Puerto Rico’s Economy Continues to Shrink

Puerto Rico’s economy experienced a 3.8% contraction during the first two-thirds of the Commonwealth’s fiscal year compared to the same period during Fiscal Year 2013, according to the insular Government Development Bank.

The territory’s economy has been in recession for six and a half of the last seven and a half years — and expanded only .1% during the 11 months that it grew.

The economy is 13% smaller than it was when the period of decline began. It has now shrunk to its February 1994 level and has only four-fifths of the jobs it had in 2006.

The Commonwealth economy has not been good for even longer. Income growth in the territory has lagged growth in the States for four decades.

The disparity has encouraged millions of Puerto Ricans to leave the territory for the greater opportunities of a State.
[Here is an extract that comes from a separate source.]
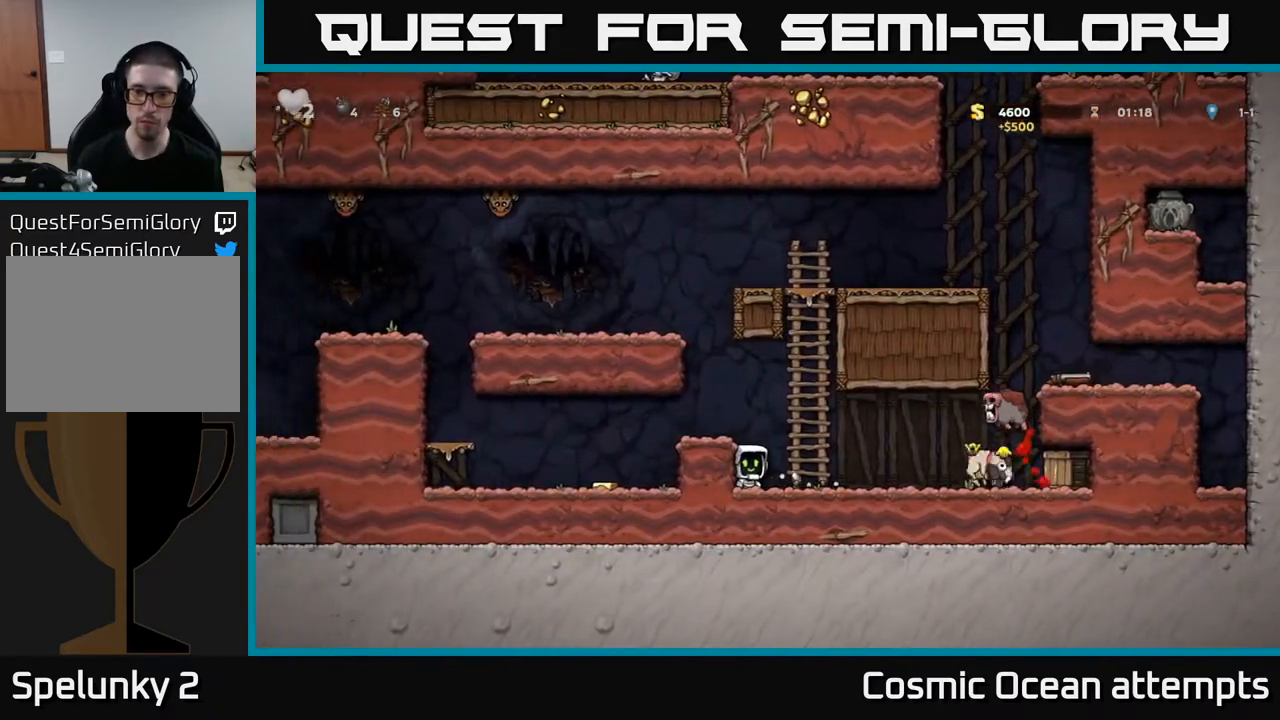
{"buttons": [], "right_stick": "center", "events": [[150, "DPAD_RIGHT", "down"], [217, "A", "down"], [400, "A", "up"], [467, "DPAD_RIGHT", "up"]]}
There are now nearly five million people of Puerto Rican origin in the States, including 1.6 million who were born in the territory, and 3.6 million in Puerto Rico.

The failing Commonwealth economy has also contributed to Puerto Ricans rejecting territory status and choosing statehood among the alternatives through a plebiscite in 2012.

The Government Development bank measures the economy through an index of four factors.

* Year to date non-farm payroll was 1.9% below the year before.

* Cement sales, an indication of construction since most building in Puerto Rico uses concrete, fell 15.6%.

* Electricity generation dropped 3.6%.

* Gasoline consumption was 3.1% less than the year before.

Puerto Rico’s government, through its Planning Board, had initially predicted a .02% expansion this year.  This projection was revised down in November to a contraction of .08%. A leading non-government economist forecast a two-percent economic decline for the fiscal year that ends June 30th. The economy is on track to be worse.